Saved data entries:
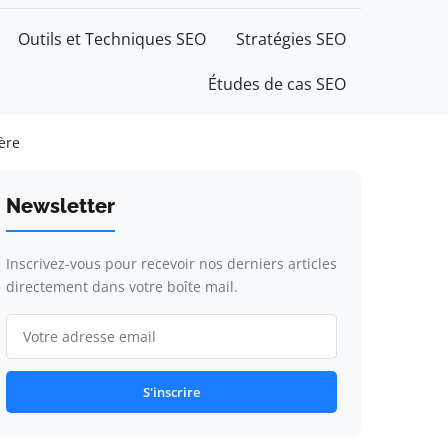
Outils et Techniques SEO
Stratégies SEO
Études de cas SEO
ère
Newsletter
Inscrivez-vous pour recevoir nos derniers articles
directement dans votre boîte mail.
S'inscrire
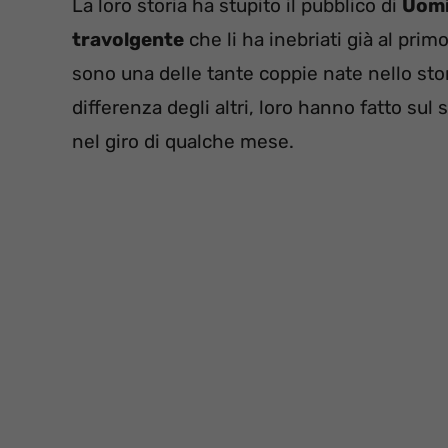
La loro storia ha stupito il pubblico di
Uomi
travolgente
che li ha inebriati già al pri
sono una delle tante coppie nate nello sto
differenza degli altri, loro hanno fatto sul 
nel giro di qualche mese.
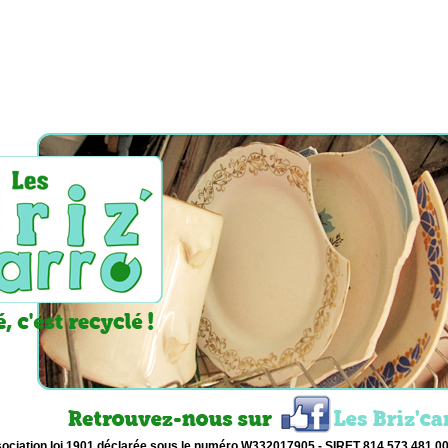
ociation loi 1901 déclarée sous le numéro W332017905 - SIRET 814 573 481 0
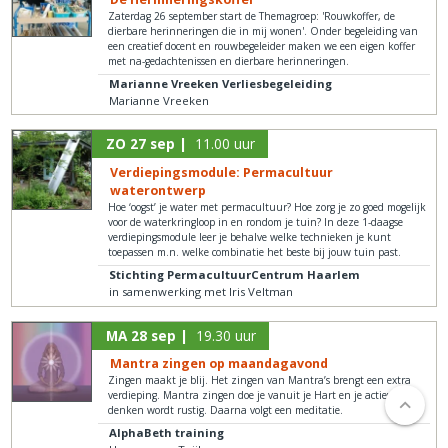
Zaterdag 26 september start de Themagroep: 'Rouwkoffer, de
dierbare herinneringen die in mij wonen'. Onder begeleiding van
een creatief docent en rouwbegeleider maken we een eigen koffer
met na-gedachtenissen en dierbare herinneringen.
Marianne Vreeken Verliesbegeleiding
Marianne Vreeken
ZO 27 sep |
11.00 uur
Verdiepingsmodule: Permacultuur
waterontwerp
Hoe ‘oogst’ je water met permacultuur? Hoe zorg je zo goed mogelijk
voor de waterkringloop in en rondom je tuin? In deze 1-daagse
verdiepingsmodule leer je behalve welke technieken je kunt
toepassen m.n. welke combinatie het beste bij jouw tuin past.
Stichting PermacultuurCentrum Haarlem
in samenwerking met Iris Veltman
MA 28 sep |
19.30 uur
Mantra zingen op maandagavond
Zingen maakt je blij. Het zingen van Mantra’s brengt een extra
verdieping. Mantra zingen doe je vanuit je Hart en je actieve
denken wordt rustig. Daarna volgt een meditatie.
AlphaBeth training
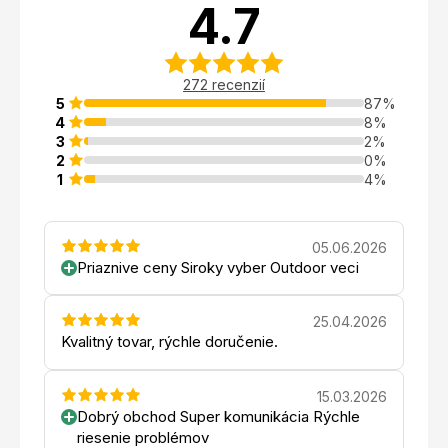
4.7
272 recenzií
5
87%
4
8%
3
2%
2
0%
1
4%
05.06.2026
Priaznive ceny Siroky vyber Outdoor veci
25.04.2026
Kvalitný tovar, rýchle doručenie.
15.03.2026
Dobrý obchod Super komunikácia Rýchle
riesenie problémov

▸ **WORK TO COMPLETE**:
Answer with a single number, the count of lines in the data that contain "welke".

▸ **ANSWER TO THIS TASK**:
2